= What is required =
Make an exact copy of the entries below and leave any picture out of it.

The data: Begin

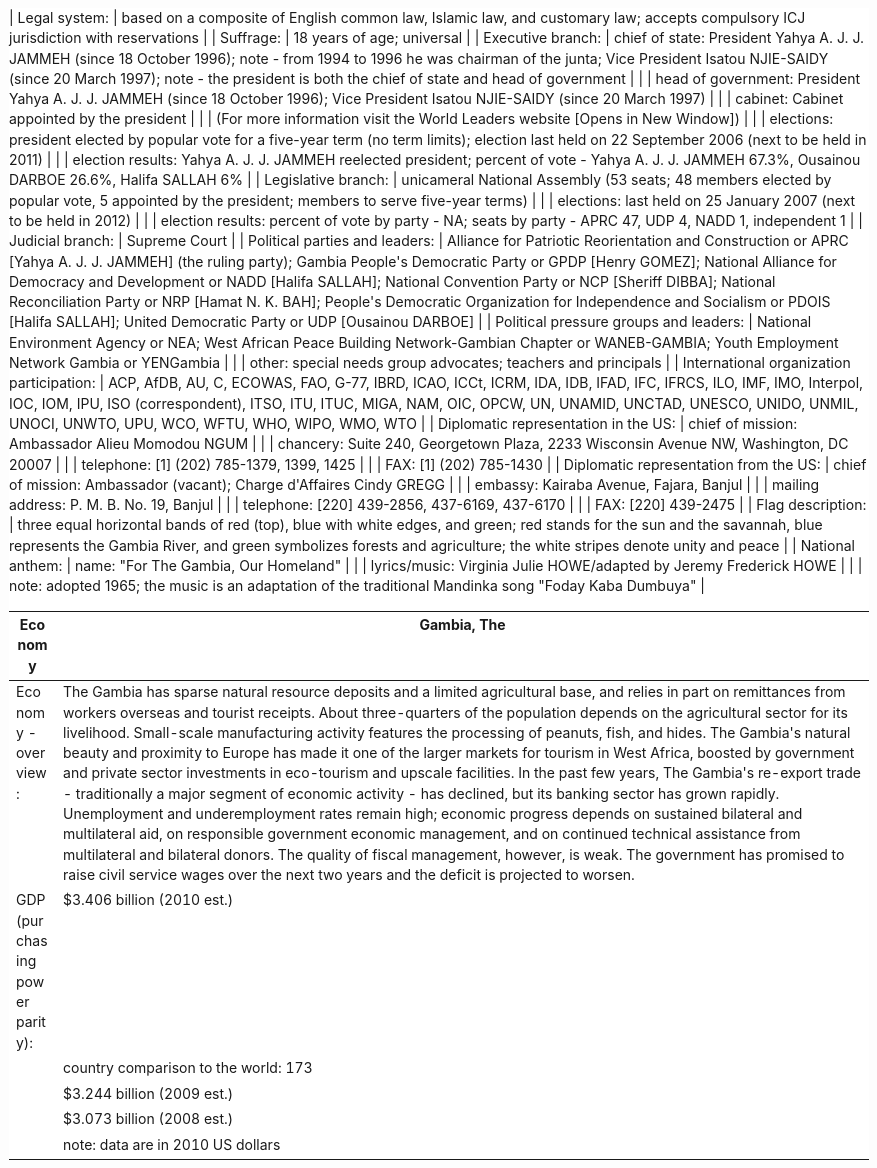 | Legal system: | based on a composite of English common law, Islamic law, and customary law; accepts compulsory ICJ jurisdiction with reservations |
| Suffrage: | 18 years of age; universal |
| Executive branch: | chief of state: President Yahya A. J. J. JAMMEH (since 18 October 1996); note - from 1994 to 1996 he was chairman of the junta; Vice President Isatou NJIE-SAIDY (since 20 March 1997); note - the president is both the chief of state and head of government |
| | head of government: President Yahya A. J. J. JAMMEH (since 18 October 1996); Vice President Isatou NJIE-SAIDY (since 20 March 1997) |
| | cabinet: Cabinet appointed by the president |
| | (For more information visit the World Leaders website [Opens in New Window]) |
| | elections: president elected by popular vote for a five-year term (no term limits); election last held on 22 September 2006 (next to be held in 2011) |
| | election results: Yahya A. J. J. JAMMEH reelected president; percent of vote - Yahya A. J. J. JAMMEH 67.3%, Ousainou DARBOE 26.6%, Halifa SALLAH 6% |
| Legislative branch: | unicameral National Assembly (53 seats; 48 members elected by popular vote, 5 appointed by the president; members to serve five-year terms) |
| | elections: last held on 25 January 2007 (next to be held in 2012) |
| | election results: percent of vote by party - NA; seats by party - APRC 47, UDP 4, NADD 1, independent 1 |
| Judicial branch: | Supreme Court |
| Political parties and leaders: | Alliance for Patriotic Reorientation and Construction or APRC [Yahya A. J. J. JAMMEH] (the ruling party); Gambia People's Democratic Party or GPDP [Henry GOMEZ]; National Alliance for Democracy and Development or NADD [Halifa SALLAH]; National Convention Party or NCP [Sheriff DIBBA]; National Reconciliation Party or NRP [Hamat N. K. BAH]; People's Democratic Organization for Independence and Socialism or PDOIS [Halifa SALLAH]; United Democratic Party or UDP [Ousainou DARBOE] |
| Political pressure groups and leaders: | National Environment Agency or NEA; West African Peace Building Network-Gambian Chapter or WANEB-GAMBIA; Youth Employment Network Gambia or YENGambia |
| | other: special needs group advocates; teachers and principals |
| International organization participation: | ACP, AfDB, AU, C, ECOWAS, FAO, G-77, IBRD, ICAO, ICCt, ICRM, IDA, IDB, IFAD, IFC, IFRCS, ILO, IMF, IMO, Interpol, IOC, IOM, IPU, ISO (correspondent), ITSO, ITU, ITUC, MIGA, NAM, OIC, OPCW, UN, UNAMID, UNCTAD, UNESCO, UNIDO, UNMIL, UNOCI, UNWTO, UPU, WCO, WFTU, WHO, WIPO, WMO, WTO |
| Diplomatic representation in the US: | chief of mission: Ambassador Alieu Momodou NGUM |
| | chancery: Suite 240, Georgetown Plaza, 2233 Wisconsin Avenue NW, Washington, DC 20007 |
| | telephone: [1] (202) 785-1379, 1399, 1425 |
| | FAX: [1] (202) 785-1430 |
| Diplomatic representation from the US: | chief of mission: Ambassador (vacant); Charge d'Affaires Cindy GREGG |
| | embassy: Kairaba Avenue, Fajara, Banjul |
| | mailing address: P. M. B. No. 19, Banjul |
| | telephone: [220] 439-2856, 437-6169, 437-6170 |
| | FAX: [220] 439-2475 |
| Flag description: | three equal horizontal bands of red (top), blue with white edges, and green; red stands for the sun and the savannah, blue represents the Gambia River, and green symbolizes forests and agriculture; the white stripes denote unity and peace |
| National anthem: | name: "For The Gambia, Our Homeland" |
| | lyrics/music: Virginia Julie HOWE/adapted by Jeremy Frederick HOWE |
| | note: adopted 1965; the music is an adaptation of the traditional Mandinka song "Foday Kaba Dumbuya" |


| Economy | Gambia, The |
| --- | --- |
| Economy - overview: | The Gambia has sparse natural resource deposits and a limited agricultural base, and relies in part on remittances from workers overseas and tourist receipts. About three-quarters of the population depends on the agricultural sector for its livelihood. Small-scale manufacturing activity features the processing of peanuts, fish, and hides. The Gambia's natural beauty and proximity to Europe has made it one of the larger markets for tourism in West Africa, boosted by government and private sector investments in eco-tourism and upscale facilities. In the past few years, The Gambia's re-export trade - traditionally a major segment of economic activity - has declined, but its banking sector has grown rapidly. Unemployment and underemployment rates remain high; economic progress depends on sustained bilateral and multilateral aid, on responsible government economic management, and on continued technical assistance from multilateral and bilateral donors. The quality of fiscal management, however, is weak. The government has promised to raise civil service wages over the next two years and the deficit is projected to worsen. |
| GDP (purchasing power parity): | $3.406 billion (2010 est.) |
| | country comparison to the world: 173 |
| | $3.244 billion (2009 est.) |
| | $3.073 billion (2008 est.) |
| | note: data are in 2010 US dollars |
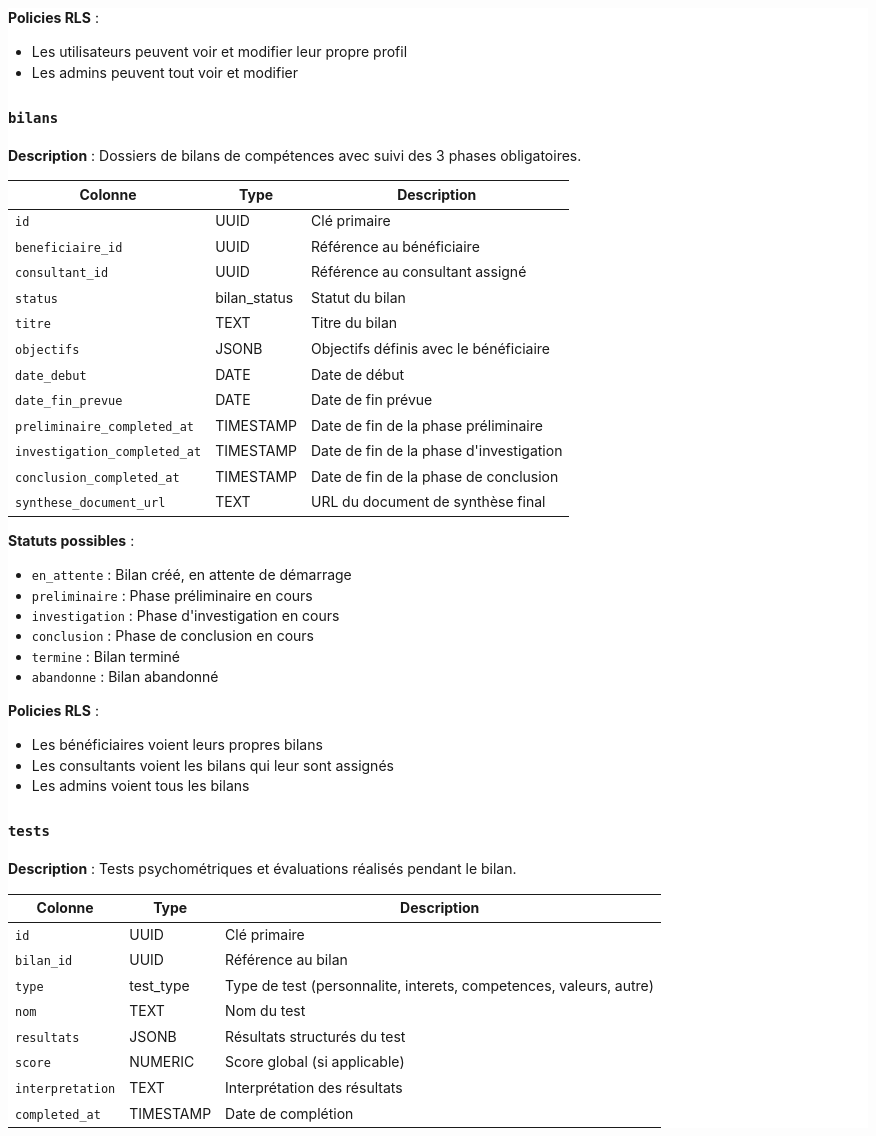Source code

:**Policies RLS** :
- Les utilisateurs peuvent voir et modifier leur propre profil
- Les admins peuvent tout voir et modifier

### `bilans`
**Description** : Dossiers de bilans de compétences avec suivi des 3 phases obligatoires.

| Colonne | Type | Description |
|---------|------|-------------|
| `id` | UUID | Clé primaire |
| `beneficiaire_id` | UUID | Référence au bénéficiaire |
| `consultant_id` | UUID | Référence au consultant assigné |
| `status` | bilan_status | Statut du bilan |
| `titre` | TEXT | Titre du bilan |
| `objectifs` | JSONB | Objectifs définis avec le bénéficiaire |
| `date_debut` | DATE | Date de début |
| `date_fin_prevue` | DATE | Date de fin prévue |
| `preliminaire_completed_at` | TIMESTAMP | Date de fin de la phase préliminaire |
| `investigation_completed_at` | TIMESTAMP | Date de fin de la phase d'investigation |
| `conclusion_completed_at` | TIMESTAMP | Date de fin de la phase de conclusion |
| `synthese_document_url` | TEXT | URL du document de synthèse final |

**Statuts possibles** :
- `en_attente` : Bilan créé, en attente de démarrage
- `preliminaire` : Phase préliminaire en cours
- `investigation` : Phase d'investigation en cours
- `conclusion` : Phase de conclusion en cours
- `termine` : Bilan terminé
- `abandonne` : Bilan abandonné

**Policies RLS** :
- Les bénéficiaires voient leurs propres bilans
- Les consultants voient les bilans qui leur sont assignés
- Les admins voient tous les bilans

### `tests`
**Description** : Tests psychométriques et évaluations réalisés pendant le bilan.

| Colonne | Type | Description |
|---------|------|-------------|
| `id` | UUID | Clé primaire |
| `bilan_id` | UUID | Référence au bilan |
| `type` | test_type | Type de test (personnalite, interets, competences, valeurs, autre) |
| `nom` | TEXT | Nom du test |
| `resultats` | JSONB | Résultats structurés du test |
| `score` | NUMERIC | Score global (si applicable) |
| `interpretation` | TEXT | Interprétation des résultats |
| `completed_at` | TIMESTAMP | Date de complétion |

The data: End

= Finished exercise =
 | Legal system: | based on a composite of English common law, Islamic law, and customary law; accepts compulsory ICJ jurisdiction with reservations |
| Suffrage: | 18 years of age; universal |
| Executive branch: | chief of state: President Yahya A. J. J. JAMMEH (since 18 October 1996); note - from 1994 to 1996 he was chairman of the junta; Vice President Isatou NJIE-SAIDY (since 20 March 1997); note - the president is both the chief of state and head of government |
| | head of government: President Yahya A. J. J. JAMMEH (since 18 October 1996); Vice President Isatou NJIE-SAIDY (since 20 March 1997) |
| | cabinet: Cabinet appointed by the president |
| | (For more information visit the World Leaders website [Opens in New Window]) |
| | elections: president elected by popular vote for a five-year term (no term limits); election last held on 22 September 2006 (next to be held in 2011) |
| | election results: Yahya A. J. J. JAMMEH reelected president; percent of vote - Yahya A. J. J. JAMMEH 67.3%, Ousainou DARBOE 26.6%, Halifa SALLAH 6% |
| Legislative branch: | unicameral National Assembly (53 seats; 48 members elected by popular vote, 5 appointed by the president; members to serve five-year terms) |
| | elections: last held on 25 January 2007 (next to be held in 2012) |
| | election results: percent of vote by party - NA; seats by party - APRC 47, UDP 4, NADD 1, independent 1 |
| Judicial branch: | Supreme Court |
| Political parties and leaders: | Alliance for Patriotic Reorientation and Construction or APRC [Yahya A. J. J. JAMMEH] (the ruling party); Gambia People's Democratic Party or GPDP [Henry GOMEZ]; National Alliance for Democracy and Development or NADD [Halifa SALLAH]; National Convention Party or NCP [Sheriff DIBBA]; National Reconciliation Party or NRP [Hamat N. K. BAH]; People's Democratic Organization for Independence and Socialism or PDOIS [Halifa SALLAH]; United Democratic Party or UDP [Ousainou DARBOE] |
| Political pressure groups and leaders: | National Environment Agency or NEA; West African Peace Building Network-Gambian Chapter or WANEB-GAMBIA; Youth Employment Network Gambia or YENGambia |
| | other: special needs group advocates; teachers and principals |
| International organization participation: | ACP, AfDB, AU, C, ECOWAS, FAO, G-77, IBRD, ICAO, ICCt, ICRM, IDA, IDB, IFAD, IFC, IFRCS, ILO, IMF, IMO, Interpol, IOC, IOM, IPU, ISO (correspondent), ITSO, ITU, ITUC, MIGA, NAM, OIC, OPCW, UN, UNAMID, UNCTAD, UNESCO, UNIDO, UNMIL, UNOCI, UNWTO, UPU, WCO, WFTU, WHO, WIPO, WMO, WTO |
| Diplomatic representation in the US: | chief of mission: Ambassador Alieu Momodou NGUM |
| | chancery: Suite 240, Georgetown Plaza, 2233 Wisconsin Avenue NW, Washington, DC 20007 |
| | telephone: [1] (202) 785-1379, 1399, 1425 |
| | FAX: [1] (202) 785-1430 |
| Diplomatic representation from the US: | chief of mission: Ambassador (vacant); Charge d'Affaires Cindy GREGG |
| | embassy: Kairaba Avenue, Fajara, Banjul |
| | mailing address: P. M. B. No. 19, Banjul |
| | telephone: [220] 439-2856, 437-6169, 437-6170 |
| | FAX: [220] 439-2475 |
| Flag description: | three equal horizontal bands of red (top), blue with white edges, and green; red stands for the sun and the savannah, blue represents the Gambia River, and green symbolizes forests and agriculture; the white stripes denote unity and peace |
| National anthem: | name: "For The Gambia, Our Homeland" |
| | lyrics/music: Virginia Julie HOWE/adapted by Jeremy Frederick HOWE |
| | note: adopted 1965; the music is an adaptation of the traditional Mandinka song "Foday Kaba Dumbuya" |


| Economy | Gambia, The |
| --- | --- |
| Economy - overview: | The Gambia has sparse natural resource deposits and a limited agricultural base, and relies in part on remittances from workers overseas and tourist receipts. About three-quarters of the population depends on the agricultural sector for its livelihood. Small-scale manufacturing activity features the processing of peanuts, fish, and hides. The Gambia's natural beauty and proximity to Europe has made it one of the larger markets for tourism in West Africa, boosted by government and private sector investments in eco-tourism and upscale facilities. In the past few years, The Gambia's re-export trade - traditionally a major segment of economic activity - has declined, but its banking sector has grown rapidly. Unemployment and underemployment rates remain high; economic progress depends on sustained bilateral and multilateral aid, on responsible government economic management, and on continued technical assistance from multilateral and bilateral donors. The quality of fiscal management, however, is weak. The government has promised to raise civil service wages over the next two years and the deficit is projected to worsen. |
| GDP (purchasing power parity): | $3.406 billion (2010 est.) |
| | country comparison to the world: 173 |
| | $3.244 billion (2009 est.) |
| | $3.073 billion (2008 est.) |
| | note: data are in 2010 US dollars |
Source code

:**Policies RLS** :
- Les utilisateurs peuvent voir et modifier leur propre profil
- Les admins peuvent tout voir et modifier

### `bilans`
**Description** : Dossiers de bilans de compétences avec suivi des 3 phases obligatoires.

| Colonne | Type | Description |
|---------|------|-------------|
| `id` | UUID | Clé primaire |
| `beneficiaire_id` | UUID | Référence au bénéficiaire |
| `consultant_id` | UUID | Référence au consultant assigné |
| `status` | bilan_status | Statut du bilan |
| `titre` | TEXT | Titre du bilan |
| `objectifs` | JSONB | Objectifs définis avec le bénéficiaire |
| `date_debut` | DATE | Date de début |
| `date_fin_prevue` | DATE | Date de fin prévue |
| `preliminaire_completed_at` | TIMESTAMP | Date de fin de la phase préliminaire |
| `investigation_completed_at` | TIMESTAMP | Date de fin de la phase d'investigation |
| `conclusion_completed_at` | TIMESTAMP | Date de fin de la phase de conclusion |
| `synthese_document_url` | TEXT | URL du document de synthèse final |

**Statuts possibles** :
- `en_attente` : Bilan créé, en attente de démarrage
- `preliminaire` : Phase préliminaire en cours
- `investigation` : Phase d'investigation en cours
- `conclusion` : Phase de conclusion en cours
- `termine` : Bilan terminé
- `abandonne` : Bilan abandonné

**Policies RLS** :
- Les bénéficiaires voient leurs propres bilans
- Les consultants voient les bilans qui leur sont assignés
- Les admins voient tous les bilans

### `tests`
**Description** : Tests psychométriques et évaluations réalisés pendant le bilan.

| Colonne | Type | Description |
|---------|------|-------------|
| `id` | UUID | Clé primaire |
| `bilan_id` | UUID | Référence au bilan |
| `type` | test_type | Type de test (personnalite, interets, competences, valeurs, autre) |
| `nom` | TEXT | Nom du test |
| `resultats` | JSONB | Résultats structurés du test |
| `score` | NUMERIC | Score global (si applicable) |
| `interpretation` | TEXT | Interprétation des résultats |
| `completed_at` | TIMESTAMP | Date de complétion |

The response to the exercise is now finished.